Сопоставляются две группы философов — представителей полярных мировоззрений: мистико-идеалистического и материалистического (диалектического и позитивистского). Бёме Якоб (1575–1624) — немецкий натурфилософ и мистик, оказавший большое влияние на романтиков. Мейстер Экхарт (Экхарт Иоганн; около 1260–1327) — немецкий средневековый мистик-пантеист. Сведенборг Эмануэль (1688–1772) — шведский философ, создавший теософское учение о потусторонней жизни и поведении духов. Интерес к учениям Беме, Экхарта и Сведенборга значительно возрос на рубеже XIX-ХХ вв., особенно в среде символистов.

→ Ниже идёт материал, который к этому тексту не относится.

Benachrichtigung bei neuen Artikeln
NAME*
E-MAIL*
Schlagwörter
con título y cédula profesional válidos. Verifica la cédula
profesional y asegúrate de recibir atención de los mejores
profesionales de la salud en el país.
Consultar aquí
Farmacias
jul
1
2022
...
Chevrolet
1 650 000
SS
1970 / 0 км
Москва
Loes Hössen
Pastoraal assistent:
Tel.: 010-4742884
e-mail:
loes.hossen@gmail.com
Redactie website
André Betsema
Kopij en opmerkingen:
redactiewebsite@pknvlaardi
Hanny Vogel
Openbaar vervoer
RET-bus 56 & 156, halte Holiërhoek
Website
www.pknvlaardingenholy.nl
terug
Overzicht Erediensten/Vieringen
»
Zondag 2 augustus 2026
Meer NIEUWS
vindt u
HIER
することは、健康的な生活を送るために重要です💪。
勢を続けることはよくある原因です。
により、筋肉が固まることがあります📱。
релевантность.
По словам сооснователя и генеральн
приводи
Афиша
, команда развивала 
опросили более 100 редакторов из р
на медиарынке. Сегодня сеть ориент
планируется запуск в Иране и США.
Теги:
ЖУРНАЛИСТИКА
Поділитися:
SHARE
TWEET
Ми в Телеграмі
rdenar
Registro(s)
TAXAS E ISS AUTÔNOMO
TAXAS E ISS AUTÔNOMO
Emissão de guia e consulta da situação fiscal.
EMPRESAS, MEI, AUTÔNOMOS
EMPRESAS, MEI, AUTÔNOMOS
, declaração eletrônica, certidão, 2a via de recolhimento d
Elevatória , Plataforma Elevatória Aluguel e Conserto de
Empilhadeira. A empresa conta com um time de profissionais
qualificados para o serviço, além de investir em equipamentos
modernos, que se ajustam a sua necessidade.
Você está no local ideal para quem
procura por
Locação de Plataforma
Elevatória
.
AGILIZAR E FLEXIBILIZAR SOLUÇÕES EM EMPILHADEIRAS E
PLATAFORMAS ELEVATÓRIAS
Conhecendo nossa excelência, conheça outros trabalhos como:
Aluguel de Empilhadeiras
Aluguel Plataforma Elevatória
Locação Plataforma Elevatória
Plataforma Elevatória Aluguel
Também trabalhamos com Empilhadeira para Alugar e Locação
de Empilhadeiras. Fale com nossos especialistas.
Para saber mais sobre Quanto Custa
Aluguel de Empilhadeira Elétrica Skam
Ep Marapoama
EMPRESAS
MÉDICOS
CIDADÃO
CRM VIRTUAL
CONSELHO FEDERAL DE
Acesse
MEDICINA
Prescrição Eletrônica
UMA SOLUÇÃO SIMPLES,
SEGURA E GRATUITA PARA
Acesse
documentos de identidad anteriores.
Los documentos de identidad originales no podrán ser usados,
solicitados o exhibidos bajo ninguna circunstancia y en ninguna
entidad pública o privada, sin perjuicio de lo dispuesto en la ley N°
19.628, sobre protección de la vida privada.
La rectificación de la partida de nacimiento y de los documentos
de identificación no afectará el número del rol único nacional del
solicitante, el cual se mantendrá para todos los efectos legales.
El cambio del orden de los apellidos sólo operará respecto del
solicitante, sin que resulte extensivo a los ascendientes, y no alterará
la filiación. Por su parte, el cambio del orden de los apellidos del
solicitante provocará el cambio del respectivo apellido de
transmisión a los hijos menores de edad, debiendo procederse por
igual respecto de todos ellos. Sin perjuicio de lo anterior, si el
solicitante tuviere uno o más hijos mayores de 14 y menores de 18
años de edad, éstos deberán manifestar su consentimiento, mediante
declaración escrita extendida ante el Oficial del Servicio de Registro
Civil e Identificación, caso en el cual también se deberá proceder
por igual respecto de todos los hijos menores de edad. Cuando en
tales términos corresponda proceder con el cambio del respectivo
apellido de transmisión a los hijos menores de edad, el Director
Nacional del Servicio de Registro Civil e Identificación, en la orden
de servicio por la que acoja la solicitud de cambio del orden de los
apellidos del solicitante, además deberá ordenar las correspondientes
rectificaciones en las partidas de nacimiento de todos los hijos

Лассаль Фердинанд (1825–1864) — немецкий социалист, популярный в то время в среде русской интеллигенции. Конт Огюст (1798–1857) — французский философ и социолог, основоположник позитивизма.

19

Дивеево — женский монастырь в Нижегородской губернии.

Оптина пустынь — мужской монастырь в Калужской губернии.

20

Тибулл Альбин (ок. 50–19 гг. до н. э.) — римский поэт, в своих любовных элегиях воспевающий идиллическую жизнь в деревне. Флакк Авл Персий (34–62) — римский поэт-сатирик.